** Dataset **
╭──

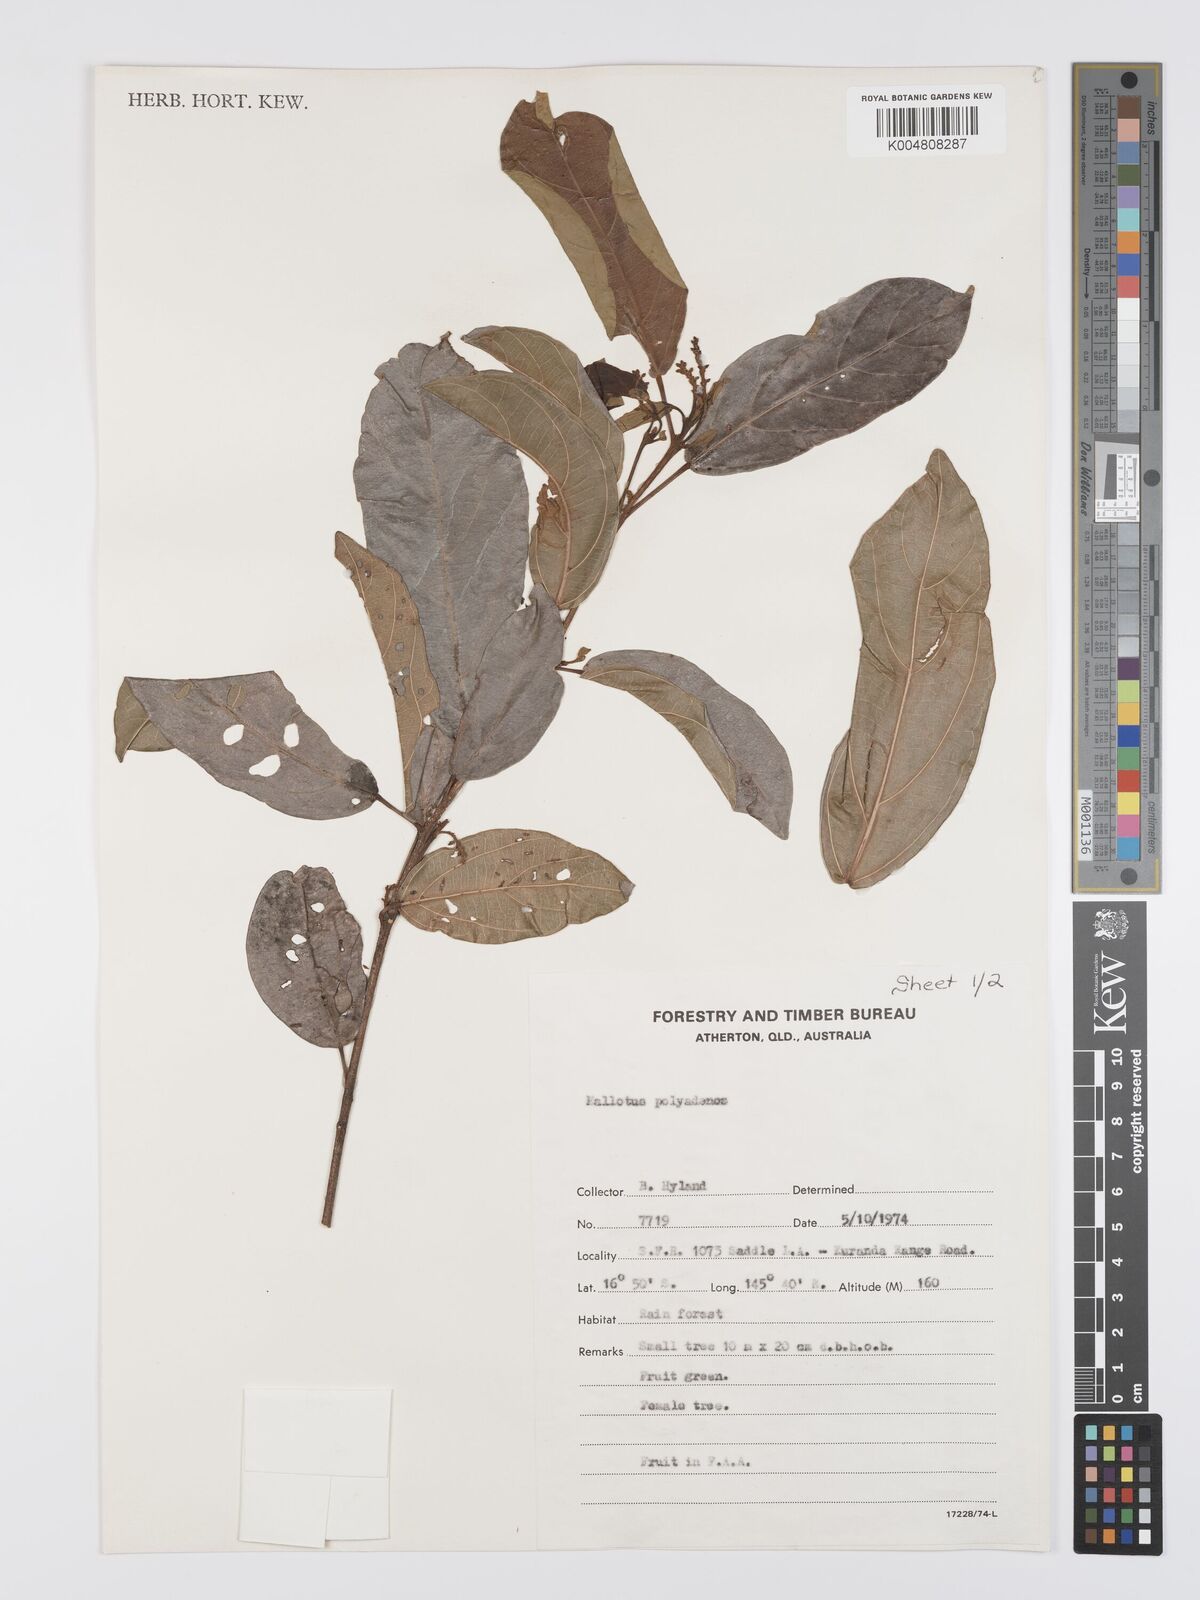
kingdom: Plantae
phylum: Tracheophyta
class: Magnoliopsida
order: Malpighiales
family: Euphorbiaceae
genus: Mallotus
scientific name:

╰──

** What to work on **
Reproduce every line of the records above precisely, omitting the pictures.

** Result for this task **
kingdom: Plantae
phylum: Tracheophyta
class: Magnoliopsida
order: Malpighiales
family: Euphorbiaceae
genus: Mallotus
scientific name:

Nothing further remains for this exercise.